The vascular actions of endothelin-1 (ET-1) reflect the combination of vasoconstrictor ETA and ETB receptors on smooth muscle cells and vasodilator ETB receptors on endothelial cells. The present study investigated the contribution of ET receptor subtypes using a comprehensive battery of agonists and antagonists infused directly into the renal artery of anesthetized rats to evaluate the actions of each receptor class alone and their interactions. ET-1 (5 pmol) reduced renal blood flow (RBF) 25 ± 1%. ETA antagonist BQ-123 attenuated this response to a 15 ± 1% decrease in RBF ( P < 0.01), indicating net constriction by ETB receptors. Combined receptor blockade (BQ-123+BQ-788) resulted in a renal vasoconstriction of 7 ± 1% ( P = 0.001 vs. BQ-123), supporting a constrictor action of ETB receptors. In marked contrast, the ETB antagonist BQ-788 enhanced the ET-1 RBF response to 60 ± 5% ( P < 0.001), suggesting ETB-mediated net dilation. Consistent with ETA blockade, the ETB agonist sarafotoxin 6C (S6C) produced vasoconstriction, reducing RBF by 23 ± 5%. Dose-response curves for ET-1 and S6C showed similar degrees of constriction between 0.2 and 100 pmol.
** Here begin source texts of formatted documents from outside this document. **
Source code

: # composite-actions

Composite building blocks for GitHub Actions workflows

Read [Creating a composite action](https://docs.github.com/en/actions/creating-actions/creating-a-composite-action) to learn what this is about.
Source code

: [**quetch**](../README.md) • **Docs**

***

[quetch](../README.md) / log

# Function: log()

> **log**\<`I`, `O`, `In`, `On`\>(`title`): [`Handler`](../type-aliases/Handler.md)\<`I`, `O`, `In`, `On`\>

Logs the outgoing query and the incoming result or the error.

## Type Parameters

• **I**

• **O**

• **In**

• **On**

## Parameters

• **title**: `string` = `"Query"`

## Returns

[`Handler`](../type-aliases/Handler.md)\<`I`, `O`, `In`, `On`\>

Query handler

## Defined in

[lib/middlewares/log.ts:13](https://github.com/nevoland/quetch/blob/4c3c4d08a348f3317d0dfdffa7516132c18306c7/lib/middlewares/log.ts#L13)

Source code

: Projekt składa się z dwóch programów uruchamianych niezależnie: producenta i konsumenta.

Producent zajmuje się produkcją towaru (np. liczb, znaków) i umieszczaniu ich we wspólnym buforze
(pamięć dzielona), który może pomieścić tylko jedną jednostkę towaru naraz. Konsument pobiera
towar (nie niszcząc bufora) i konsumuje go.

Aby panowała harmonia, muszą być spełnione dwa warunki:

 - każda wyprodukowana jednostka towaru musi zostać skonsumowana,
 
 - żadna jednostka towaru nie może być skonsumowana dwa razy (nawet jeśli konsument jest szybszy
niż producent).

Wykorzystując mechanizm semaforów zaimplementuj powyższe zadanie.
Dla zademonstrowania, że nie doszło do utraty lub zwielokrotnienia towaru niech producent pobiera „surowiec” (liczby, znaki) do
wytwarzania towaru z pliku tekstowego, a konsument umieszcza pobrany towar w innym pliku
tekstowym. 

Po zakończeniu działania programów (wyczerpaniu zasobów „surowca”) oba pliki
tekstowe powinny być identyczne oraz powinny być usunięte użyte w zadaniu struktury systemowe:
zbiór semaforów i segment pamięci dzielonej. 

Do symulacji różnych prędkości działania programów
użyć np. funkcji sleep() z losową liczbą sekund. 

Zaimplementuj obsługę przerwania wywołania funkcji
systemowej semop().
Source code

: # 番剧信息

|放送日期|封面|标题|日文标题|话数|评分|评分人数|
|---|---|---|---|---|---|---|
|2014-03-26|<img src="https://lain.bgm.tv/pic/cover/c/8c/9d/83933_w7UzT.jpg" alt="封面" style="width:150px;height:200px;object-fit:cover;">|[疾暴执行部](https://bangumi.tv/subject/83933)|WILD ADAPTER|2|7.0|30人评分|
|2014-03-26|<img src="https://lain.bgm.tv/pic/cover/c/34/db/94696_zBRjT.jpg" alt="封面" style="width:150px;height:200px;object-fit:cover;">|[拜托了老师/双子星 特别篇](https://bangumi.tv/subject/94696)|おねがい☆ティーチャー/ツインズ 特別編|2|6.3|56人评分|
Both antagonists (BQ-123, BQ-788) were equally effective at threefold lower than the standard doses, suggesting complete inhibition. We conclude that ETB receptors alone exert a net constrictor effect but cause a net dilator influence when costimulated with ETA receptors. Such opposing actions indicate more complex than additive interaction between receptor subtypes. Model analysis suggests ETA-mediated constriction is appreciably greater without than with costimulation of ETB receptors. Possible explanations include ET-1 clearance by ETB receptors and/or a dilator ETB receptor function that counteracts constriction.